Não é, por isso, irrelevante se os jornalistas trabalham com sistemas abertos, em que as bases de dados são usadas e alimentadas por toda a gente, ou em ambientes fechados, “em que o sistema de IAG se associa a bases de dados concretos de uma empresa, universidade, biblioteca, hospital…”. Neste caso, as fontes a que a IAG pode recorrer só incluirão, em princípio, informação fiável.
No entanto, além das fontes, o sucesso dos resultados devolvidos pelo sistema também depende das perguntas que lhe são feitas, os chamados “prompts” — comandos para que o sistema responda ao que queremos. Para Laura Martín Pérez, especialista em linguística computacional, citada por Pilar Bernat, estes comandos “são o factor diferencial básico entre um uso profissional ou um uso geral de qualquer sistema generativo”.
Problema 4: Segurança
Neste ponto, a Pilar Bernat sublinha a importância de trabalhar em ambientes fechados para garantir que a informação importada para a base de dados a partir da qual se vai depois trabalhar “se mantenha em nuvens de confiança e não viaje livremente pela rede”, citando ainda Laura Martín Pérez.
As ferramentas já usadas nas redacções
Segundo a autora do artigo, “em termos gerais, o que se está a fazer nos meios de comunicação social é utilizar as plataformas públicas e abertas para gerar texto”.
Ao mesmo tempo, já há empresas em Espanha que adaptaram os seus sistemas de gestão de conteúdos (conhecidos por CMS), tais como o Editmaker e o WordPress, à edição de imprensa escrita com recurso à AIG. O grupo Cibeles é um desses exemplos — o plugin AI Cibeles custa, segunda Pilar Bernat, 75 euros por um milhão de palavras ou subscrição mensal).

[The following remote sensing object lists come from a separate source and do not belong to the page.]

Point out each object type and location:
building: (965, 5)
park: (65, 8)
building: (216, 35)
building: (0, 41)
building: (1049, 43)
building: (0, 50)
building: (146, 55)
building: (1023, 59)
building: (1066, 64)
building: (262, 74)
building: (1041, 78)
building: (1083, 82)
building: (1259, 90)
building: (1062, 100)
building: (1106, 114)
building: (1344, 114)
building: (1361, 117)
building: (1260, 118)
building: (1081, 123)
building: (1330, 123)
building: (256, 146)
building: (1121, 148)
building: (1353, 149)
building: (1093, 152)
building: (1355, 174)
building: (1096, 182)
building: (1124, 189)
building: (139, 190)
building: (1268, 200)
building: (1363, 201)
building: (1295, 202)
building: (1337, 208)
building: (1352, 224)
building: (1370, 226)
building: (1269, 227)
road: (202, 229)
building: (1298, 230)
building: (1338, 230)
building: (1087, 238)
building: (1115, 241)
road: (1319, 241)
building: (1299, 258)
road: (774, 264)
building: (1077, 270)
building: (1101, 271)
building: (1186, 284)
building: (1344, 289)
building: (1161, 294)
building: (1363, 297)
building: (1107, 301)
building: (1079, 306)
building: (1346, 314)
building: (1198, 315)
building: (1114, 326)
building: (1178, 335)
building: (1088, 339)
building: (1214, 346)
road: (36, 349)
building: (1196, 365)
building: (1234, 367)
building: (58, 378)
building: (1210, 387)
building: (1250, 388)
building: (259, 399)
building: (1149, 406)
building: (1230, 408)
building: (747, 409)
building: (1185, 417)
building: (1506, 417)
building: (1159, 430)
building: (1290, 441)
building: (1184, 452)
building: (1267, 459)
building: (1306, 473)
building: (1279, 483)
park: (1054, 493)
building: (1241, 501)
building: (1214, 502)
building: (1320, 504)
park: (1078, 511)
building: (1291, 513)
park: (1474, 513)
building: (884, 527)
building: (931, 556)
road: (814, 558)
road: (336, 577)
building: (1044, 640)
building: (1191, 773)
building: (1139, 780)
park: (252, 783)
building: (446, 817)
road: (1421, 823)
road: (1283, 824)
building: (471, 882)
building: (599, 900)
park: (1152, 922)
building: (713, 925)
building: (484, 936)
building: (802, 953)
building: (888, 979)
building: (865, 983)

No caso do Editmaker, algumas das ferramentas de automatização disponíveis para texto são:
- reescrita (chamada “refrito” é a ferramenta mais usada, segundo Pilar Bernat; gera novos textos a partir de outros já existentes, como press releases);
- geração de texto a partir de um tema que é lançado (é possível “definir o número de palavras, o estilo de escrita, a estrutura do artigo, etc.”);
- criação de cabeçalhos ou resumos (o pedido a fazer deve ser muito exacto, e pode exigir bastante edição para textos noticiosos tradicionais);
- elaboração de lista de pontos a destacar num texto;
- geração de tags;
- sugestão de títulos;
- correção e melhoria de trabalhos já feitos que inserimos no sistema;
- tradução.
Quanto a ilustração, esta ferramenta também geral imagens a partir de temas identificados. No entanto, na experiência de Pilar Bernat, é preferível a utilização de outros programas, como Midjourney ou Stable Difussion, se os jornalistas quiserem imagens mais elaboradas.
Finalmente, a autora admite a questão habitual: muitos profissionais têm ainda muitas dúvidas sobre os perigos da utilização deste tipo de tecnologia, designadamente sobre a substituição dos jornalistas por sistemas de IAG. Mas a autora recorre a um estudo de Stanford, cujos resultados foram partilhados num artigo da revista Medium (“Dez coisas sobre a IA que todas as redacções deviam saber”), para lembrar que a implementação destes sistemas nas redacções tem mostrado que a IA liberta “até 20% do tempo dos jornalistas”, que pode depois ser utilizado para tarefas mais diferenciadas.